Entries provided
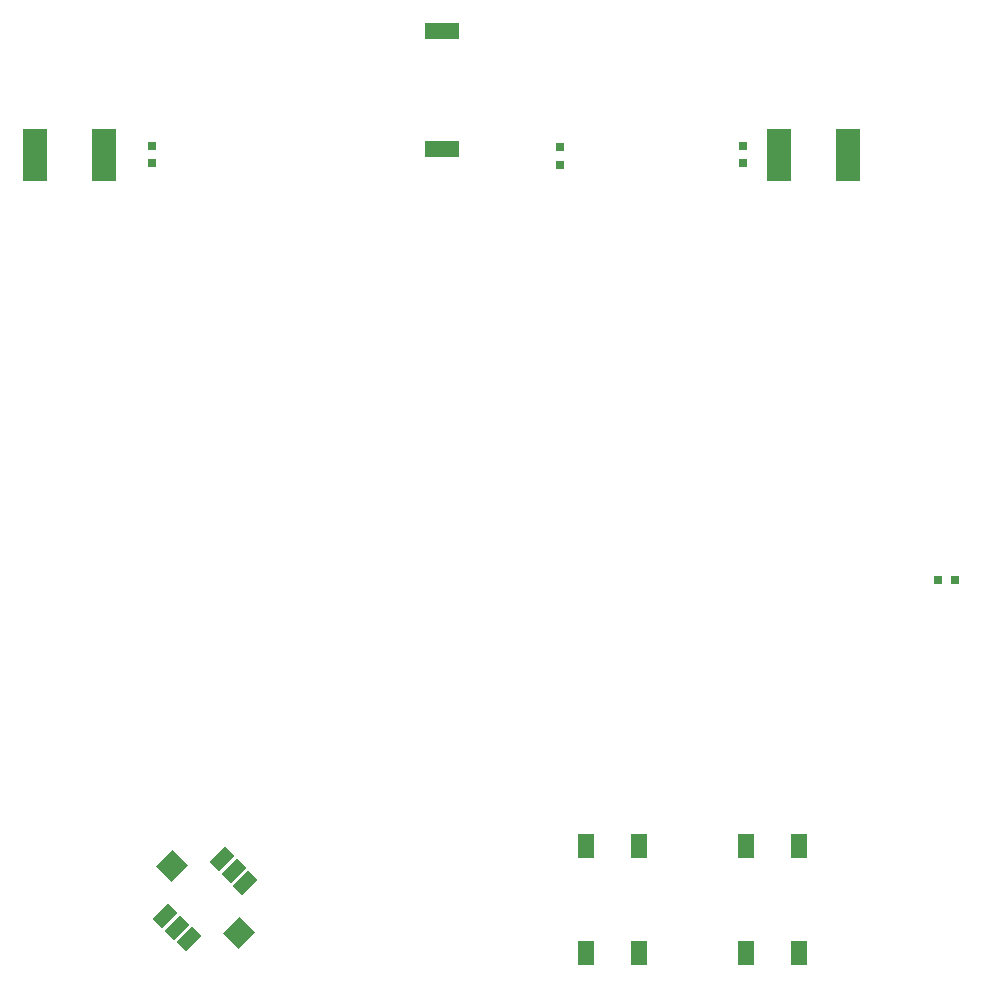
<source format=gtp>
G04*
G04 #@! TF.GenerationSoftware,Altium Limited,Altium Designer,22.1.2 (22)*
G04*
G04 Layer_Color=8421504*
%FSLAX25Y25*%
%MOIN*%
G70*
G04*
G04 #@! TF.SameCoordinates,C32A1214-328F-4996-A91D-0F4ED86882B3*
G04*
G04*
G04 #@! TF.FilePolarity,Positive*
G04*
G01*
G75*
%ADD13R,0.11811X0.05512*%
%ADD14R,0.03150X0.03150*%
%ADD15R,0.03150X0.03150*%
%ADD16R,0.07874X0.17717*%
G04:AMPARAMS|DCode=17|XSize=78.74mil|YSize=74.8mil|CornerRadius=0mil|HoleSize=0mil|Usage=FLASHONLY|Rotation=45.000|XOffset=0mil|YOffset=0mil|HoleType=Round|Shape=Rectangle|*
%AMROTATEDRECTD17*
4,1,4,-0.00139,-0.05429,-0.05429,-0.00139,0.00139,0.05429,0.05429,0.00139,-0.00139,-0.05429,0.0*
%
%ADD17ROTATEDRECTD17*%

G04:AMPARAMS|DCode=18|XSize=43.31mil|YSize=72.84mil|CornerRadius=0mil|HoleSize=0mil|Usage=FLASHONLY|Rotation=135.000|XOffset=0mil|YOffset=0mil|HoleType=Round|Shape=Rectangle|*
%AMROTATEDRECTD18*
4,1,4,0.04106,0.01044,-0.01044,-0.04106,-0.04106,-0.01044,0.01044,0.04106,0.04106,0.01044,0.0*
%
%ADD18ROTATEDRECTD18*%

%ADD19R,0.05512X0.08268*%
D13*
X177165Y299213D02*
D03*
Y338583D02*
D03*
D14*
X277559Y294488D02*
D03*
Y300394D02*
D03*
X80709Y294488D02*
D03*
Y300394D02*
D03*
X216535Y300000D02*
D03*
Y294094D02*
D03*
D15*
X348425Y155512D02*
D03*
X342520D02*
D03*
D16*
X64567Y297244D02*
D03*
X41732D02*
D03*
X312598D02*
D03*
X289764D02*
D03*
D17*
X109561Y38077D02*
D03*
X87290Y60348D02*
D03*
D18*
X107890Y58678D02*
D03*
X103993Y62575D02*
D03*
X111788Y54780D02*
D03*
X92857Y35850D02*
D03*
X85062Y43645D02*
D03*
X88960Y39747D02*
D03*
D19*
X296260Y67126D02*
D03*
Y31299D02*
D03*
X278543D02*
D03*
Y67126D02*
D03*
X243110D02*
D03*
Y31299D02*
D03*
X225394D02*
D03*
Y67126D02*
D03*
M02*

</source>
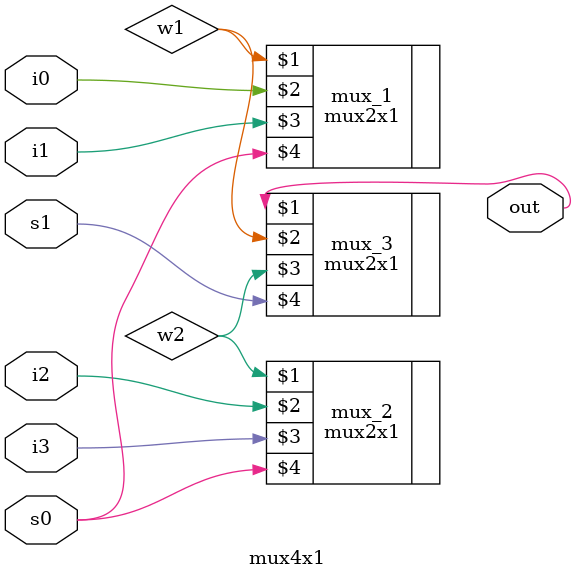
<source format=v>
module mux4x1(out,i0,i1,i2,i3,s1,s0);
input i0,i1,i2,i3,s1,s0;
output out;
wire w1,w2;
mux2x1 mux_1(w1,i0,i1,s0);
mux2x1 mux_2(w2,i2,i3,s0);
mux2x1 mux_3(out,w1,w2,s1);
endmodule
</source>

Activity
For this exercise, copy each line from the listing above that has the word "DCode".

Expected answer
G04:AMPARAMS|DCode=17|XSize=78.74mil|YSize=74.8mil|CornerRadius=0mil|HoleSize=0mil|Usage=FLASHONLY|Rotation=45.000|XOffset=0mil|YOffset=0mil|HoleType=Round|Shape=Rectangle|*
G04:AMPARAMS|DCode=18|XSize=43.31mil|YSize=72.84mil|CornerRadius=0mil|HoleSize=0mil|Usage=FLASHONLY|Rotation=135.000|XOffset=0mil|YOffset=0mil|HoleType=Round|Shape=Rectangle|*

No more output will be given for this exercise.